De barrière geslecht?
Want dat de vormgeving van het eerste deel met veel zorg en toewijding gestalte is gegeven, behoeft geen betoog. Er is gekozen voor een monochrome techniek waardoor het geheel een sfeervol en authentiek tintje krijgt. Verder is er grondig historisch onderzoek verricht, zodat de afgebeelde settings geloofwaardig overkomen.
Topzwaar
Toch is de eerdere scepsis niet geheel onterecht. Immers, door de letterlijke tekst te gebruiken, is het een topzwaar verhaal geworden. Reve’s meesterwerk over een jongeman die ten tijde van het naoorlogse Nederland zijn leven in sombere ledigheid doorbrengt en zowel zichzelf als zijn naaste omgeving met verbazing en afschuw beschouwt, laat zich niet eenvoudig kenschetsen.
Fantasie
Het is beklemmend, aangrijpend, zwartgallig en humoristisch tegelijk met hier en daar een vleugje surrealisme. De kracht van het boek ligt in de zo herkenbare en onnavolgbare Reviaanse stijl. Een stijl die de lezer echter genoeg ruimte laat de eigen fantasie en emotie aan te spreken; woorden evolueren zich tot beelden; beelden evolueren zich tot gedachten, emoties. En dat is literatuur ten voeten uit. Door de denkbeelden en zienswijzen van de protagonist wordt de lezer een subjectief beeld voorgeschoteld van de gebeurtenissen en personages die de revue passeren. Door het aanwenden van zijn fantasie is diezelfde lezer echter niet alleen passief deelgenoot maar ook schepper van het verhaal. Nimmer zal hij een willoos door de auteur bespeelde marionet zijn.
Fraaie beelden
En dat is nu juist het probleem met dit eerste verstripte deel van ‘De Avonden’. De op zichzelf fraaie beelden voegen nagenoeg niets toe aan de originele tekst. Anders dan Reve heeft Matena alle touwtjes stevig in handen. Dat dit ten koste gaat van het leesgenot lijkt haast onontkoombaar. Als de tekst ons meldt dat Frits van Egters op de grond spuwt, wordt dit gegeven braaf in beeld gebracht. Naarmate het boek vordert, ben je geneigd de plaatjes maar over te slaan en je te beperken tot Reve’s tekst die zijn kracht na al die tijd nog niet heeft verloren.De combinatie tussen beeld en tekst blijkt hier niet echt te werken.

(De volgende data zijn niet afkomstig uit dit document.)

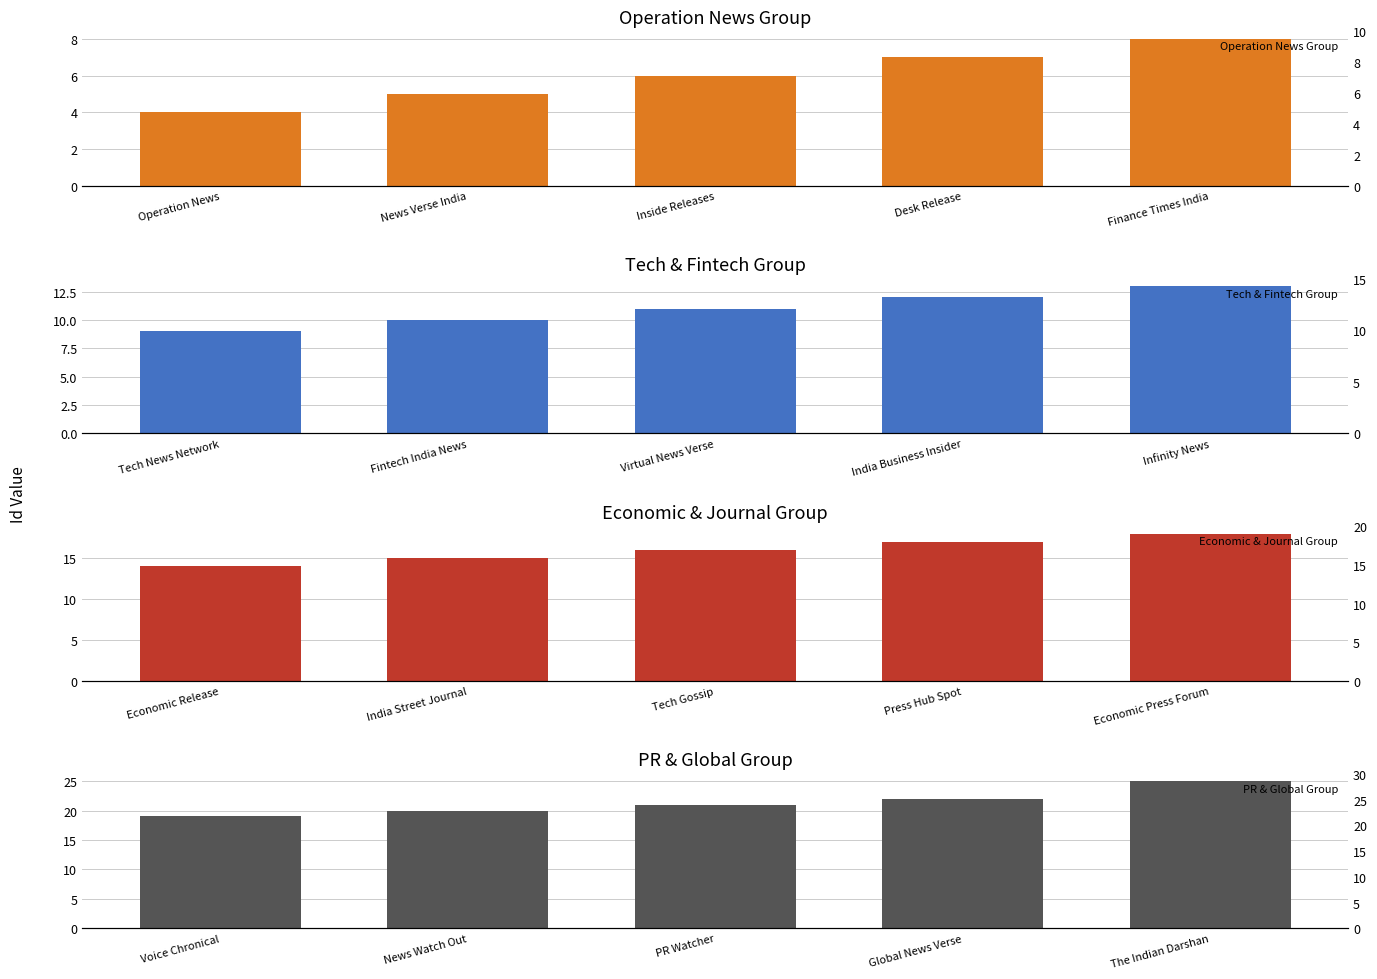

True or false: Tech & Fintech Group has a value of 21 at Infinity News.

False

Het gevaar schuilt hem hierin dat degenen die het origineel hebben gelezen weinig behoefte zullen hebben hun eigen fantasie in te ruilen voor die van Dick Matena en dat degenen die zich hieraan nog niet hebben gewaagd het na het lezen van de stripversie waarschijnlijk wel uit hun hoofd zullen laten.
Het blijft bewonderenswaardig dat een stripauteur zich waagt aan Reve’s Magnum Opus, maar of
hiermee de eerder genoemde barrière wordt geslecht, is maar zeer de vraag.